Traditionally, there are four possible ways to classify people who perform work. Volunteers can donate their time at nonprofits. Interns can work for no pay or for a small stipend to gain experience. But two classifications—independent contractors and employees—cover most work.
Except, some say, in the emerging sharing or “gig” economy.
Now two economists at the Brookings Institution think tank in Washington, D.C., have proposed a new category: independent worker.
It’s designed to cover people such as Uber drivers and TaskRabbit repair persons who take short-term contractor assignments, usually brokered through a smartphone app. The customer pays the app company, the worker pockets part of the fee and everyone parts company pleased with a simple transaction neatly executed.
But the gig economy doesn’t always work so smoothly. Many of those who toil in it gripe that independent contractor status may provide compensation and a flexible schedule, but it doesn’t provide everything real employment does. Several class-action lawsuits claim Uber drivers and others should be classified as employees rather than independent contractors.

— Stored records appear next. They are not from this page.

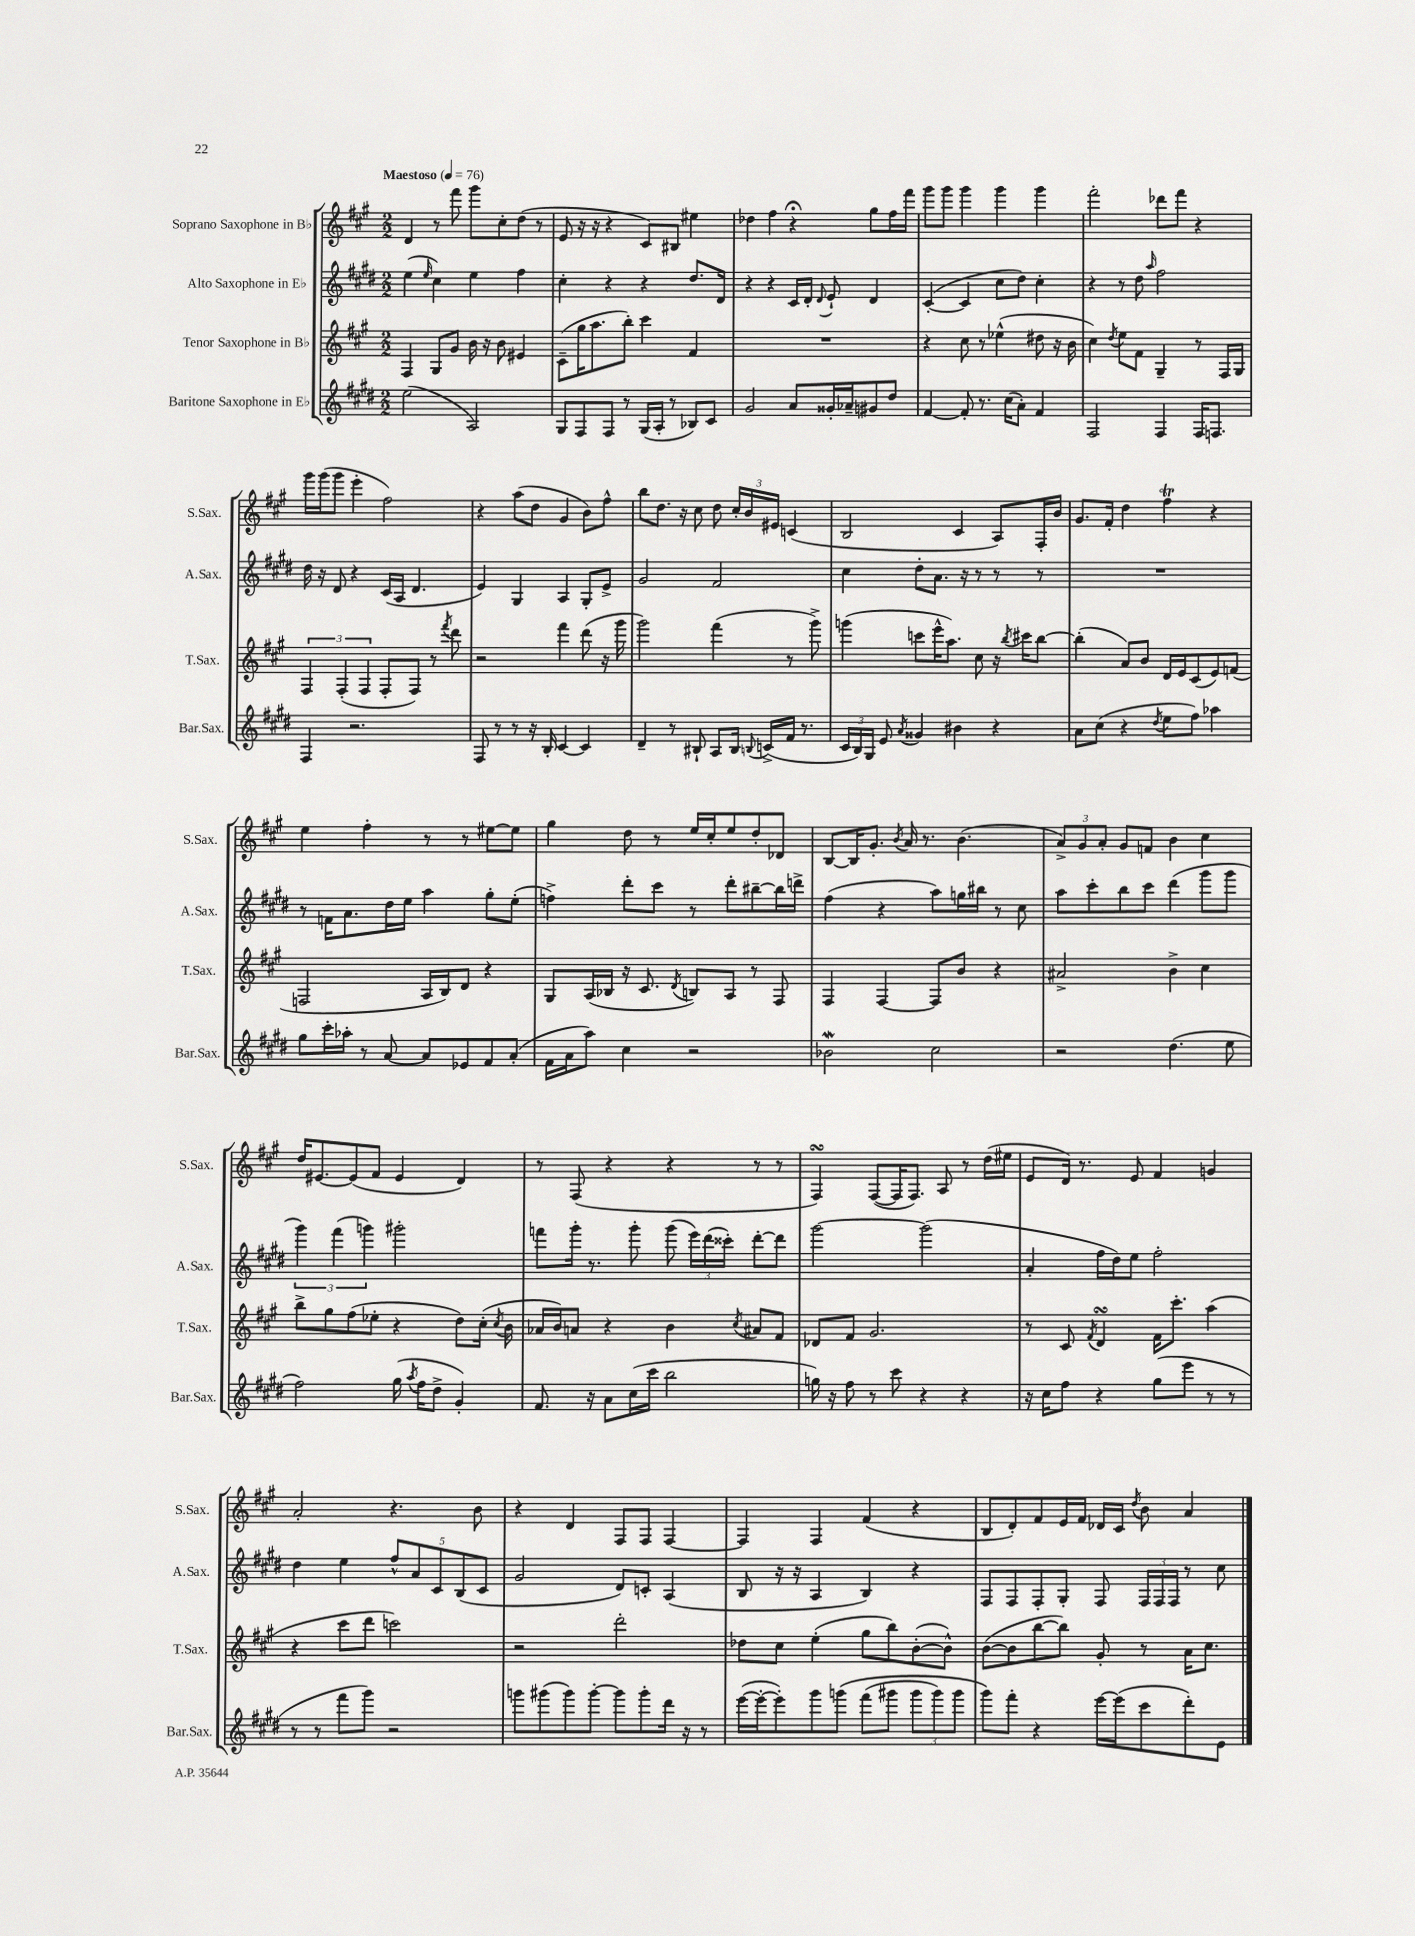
<<
\new StaffGroup <<
\new Staff = "s0" \with { instrumentName = "Soprano Saxophone in Bb" shortInstrumentName = "S.Sax." } {
    \clef treble \key a \major \numericTimeSignature \time 2/2 \tempo "Maestoso" 4 = 76
    \autoBeamOff d'4 r8 fis'''8 gis'''8[ cis''8-. d''8]( r8 |
    e'8 r16 r16 r4 cis'8[) bis8] eis''4 |
    des''4 fis''4 r4\fermata gis''8[ fis''16 fis'''16] |
    gis'''8[ gis'''8] gis'''4 gis'''4 gis'''4 |
    fis'''2-. des'''8[ fis'''8] r4 |
    gis'''16[ gis'''16( gis'''8] e'''4-. fis''2) |
    r4 a''8[( d''8] gis'4 b'8[) fis''8]-^ |
    b''8[ d''8.] r16 cis''8 d''8 \tuplet 3/2 { cis''16[-. b'16 eis'16] } c'4( |
    b2 cis'4 a8[) fis16-. b'16] |
    gis'8.[ fis'16]-. d''4 fis''4\trill r4 |
    e''4 fis''4-. r8 r8 eis''8[~ eis''8] |
    gis''4 d''8 r8 e''16[ cis''16-. e''8 d''8-. des'8] |
    b8[~ b16 gis'8.]-. \acciaccatura { b'8 } a'16 r8. b'4.( |
    \tuplet 3/2 { a'8[->) gis'8 a'8]-. } gis'8[ f'8] b'4 cis''4 |
    d''16[ eis'8.~ eis'8( fis'8] eis'4 d'4) |
    r8 fis8( r4 r4 r8 r8 |
    fis4\turn) fis8[~( fis16 fis8.]) a8 r8 d''16[( eis''16] |
    e'8[ d'16]) r8. e'8 fis'4 g'4 |
    a'2-. r4. b'8 |
    r4 d'4 fis8[ fis8] fis4~ |
    fis4 fis4 fis'4( r4 |
    b8[ d'8-.) fis'8 e'16 fis'16] des'16[ cis'16] \acciaccatura { d''8 } b'8 a'4 \bar "|." |
}
\new Staff = "s1" \with { instrumentName = "Alto Saxophone in Eb" shortInstrumentName = "A.Sax." } {
    \clef treble \key e \major \numericTimeSignature \time 2/2
    \autoBeamOff e''4( \grace { e''16 } cis''4) e''4 fis''4 |
    cis''4-. r4 r4 dis''8.[ dis'16] |
    r4 r4 cis'16[ dis'16]-. \appoggiatura { dis'8 } e'8-! dis'4 |
    cis'4~-.( cis'4 cis''8[ dis''8]) cis''4-. |
    r4 r8 dis''8 \grace { a''16 } fis''2 |
    dis''16 r16 dis'8 r4 cis'16[( a16] dis'4. |
    e'4) gis4 a4 gis8[-. e'8]-> |
    gis'2 fis'2 |
    cis''4 dis''8[-. a'8.] r16 r8 r8 r8 |
    R1 |
    r8 f'16[ a'8. dis''16 e''16] a''4 gis''8[-. e''8]-.( |
    f''4->) dis'''8[-. cis'''8] r8 dis'''8[-. bis''8~-- bis''16 d'''16]-> |
    fis''4( r4 a''8[) g''16 bis''16] r8 cis''8 |
    a''8[ cis'''8-. b''8 cis'''8] dis'''4( gis'''8[ gis'''8] |
    \tuplet 3/2 { gis'''4) fis'''4( g'''4) } gis'''2-. |
    f'''8[ gis'''16]-. r8. gis'''8-. gis'''8( \tuplet 3/2 { e'''16[) dis'''16( cisis'''16]-.) } dis'''8[~-. dis'''8] |
    gis'''2~ gis'''2( |
    a'4-. fis''16[ dis''16) e''8] fis''2-. |
    dis''4 e''4 \tuplet 5/4 { fis''8[-^ a'8 cis'8 b8( cis'8] } |
    gis'2 dis'8[) c'8]-. a4( |
    b8 r16 r16 a4 b4) r4 |
    fis8[ fis8 fis8-. gis8]-. fis8 \tuplet 3/2 { fis16[ fis16 fis16] } r8 cis''8 \bar "|." |
}
\new Staff = "s2" \with { instrumentName = "Tenor Saxophone in Bb" shortInstrumentName = "T.Sax." } {
    \clef treble \key a \major \numericTimeSignature \time 2/2
    \autoBeamOff fis4 gis8[ gis'8] b'16 r16 b'8 eis'4 |
    cis'8[--( gis''16 a''8. b''8]-.) cis'''4 fis'4 |
    R1 |
    r4 cis''8 r8 ees''4-^( dis''8 r16 b'16 |
    cis''4) \acciaccatura { d''8 } e''8[ fis'8] gis4-- r8 fis16[ gis16] |
    \tuplet 3/2 { fis4 fis4-.( fis4 } fis8[-. fis8]) r8 \acciaccatura { fis'''8 } d'''8 |
    r2 fis'''4 d'''8( r16 gis'''16 |
    gis'''2) fis'''4( r8 gis'''8->) |
    g'''4( c'''8[ e'''16-^ a''8.]) cis''8 r16 \acciaccatura { b''8 } cis'''16[ b''8]~ |
    b''4-.( a'8[) b'8] d'16[ e'16 cis'8( e'8) f'8]( |
    f2 a16[ b16) d'8] r4 |
    gis8[ a16( bes16] r16 cis'8. \acciaccatura { d'8 } b8[) a8] r8 fis8 |
    fis4 fis4~ fis8[ b'8] r4 |
    ais'2-> b'4-> cis''4 |
    b''8[-> gis''8 fis''8( ees''8]-. r4 d''8[) cis''16]-.( \acciaccatura { cis''8 } b'16 |
    aes'16[ b'16) a'8] r4 b'4 \acciaccatura { cis''8 } ais'8[ fis'8] |
    des'8[ fis'8] gis'2. |
    r8 cis'8 \acciaccatura { fis'8 } d'4\turn fis'16[ cis'''8.]-. a''4( |
    r4 cis'''8[ d'''8] c'''2) |
    r2 d'''2-. |
    des''8[ cis''8] e''4-.( gis''8[ b''8) b'8~-.( b'8]-^) |
    b'8[~( b'8 b''8~ b''8]) gis'8-. r8 a'16[ cis''8.] \bar "|." |
}
\new Staff = "s3" \with { instrumentName = "Baritone Saxophone in Eb" shortInstrumentName = "Bar.Sax." } {
    \clef treble \key e \major \numericTimeSignature \time 2/2
    \autoBeamOff e''2( a2) |
    gis8[ fis8 fis8] r8 gis16[( a16]-. r8 bes8[) cis'8] |
    gis'2 a'8[ gisis'16-. aes'16-- gis'8 dis''8] |
    fis'4~ fis'8-. r8. cis''16[( a'8]-.) fis'4 |
    fis2 fis4 fis16[ f8.] |
    fis4 r2. |
    fis8 r8 r8 r16 b16-. cis'4~ cis'4 |
    dis'4-- r8 bis8-! a8[ bis16] \appoggiatura { b8 } c'16[->( fis'16] r8. |
    \tuplet 3/2 { cis'16[ b16) gis16] } e'8 \acciaccatura { a'8 } gisis'4 bis'4 r4 |
    a'8[ cis''8]( r4 \acciaccatura { dis''8 } e''8[ fis''8]) aes''4 |
    gis''8[ cis'''16-. aes''16]-. r8 a'8~ a'8[ ees'8 fis'8 a'8]-.( |
    fis'16[ a'16 a''8]) cis''4 r2 |
    bes'2\mordent cis''2 |
    r2 dis''4.( e''8 |
    fis''2) gis''16( \acciaccatura { a''8 } fis''16[ dis''8]-> gis'4-.) |
    fis'8. r16 a'8[ cis''16( cis'''16] b''2 |
    g''16) r16 fis''8 r8 cis'''8 r4 r4 |
    r16 cis''16[ fis''8] r4 gis''8[( e'''8] r8 r8 |
    r8 r8 fis'''8[ gis'''8]) r2 |
    g'''8[ gis'''8( gis'''8) gis'''8]~-. gis'''8[ gis'''8-. dis'''16] r16 r8 |
    e'''16[~( e'''16~-. e'''8-.) gis'''8 g'''8]\( fis'''8[( gis'''8] \tuplet 3/2 { gis'''8[ gis'''8) gis'''8] } |
    gis'''8[\) fis'''8]-. r4 e'''16[~ e'''16( cis'''8 dis'''8-.) e'8] \bar "|." |
}
>>
>>
\layout { \context { \Score \remove "Bar_number_engraver" } }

Enter Brookings economists Seth Harris and Alan Kreuger. Their independent worker classification would grant the freedom and flexibility of contracting, plus the benefits and protections employees receive.
What kind? Harris and Krueger propose the right to unionize, along with civil rights protections. Employers would handle income tax withholding and contribute an employer’s share to.
The upside for employers? The Brookings economists argue that independent workers shouldn’t be due a minimum wage or overtime pay.
Never going to happen, right? Probably not. Don’t look for an amendment to the Fair Labor Standards Act incorporating an independent worker classification. But it could gain traction in the executive branch. After all, Kreuger is the former chair of the White House Council of Economic Advisers.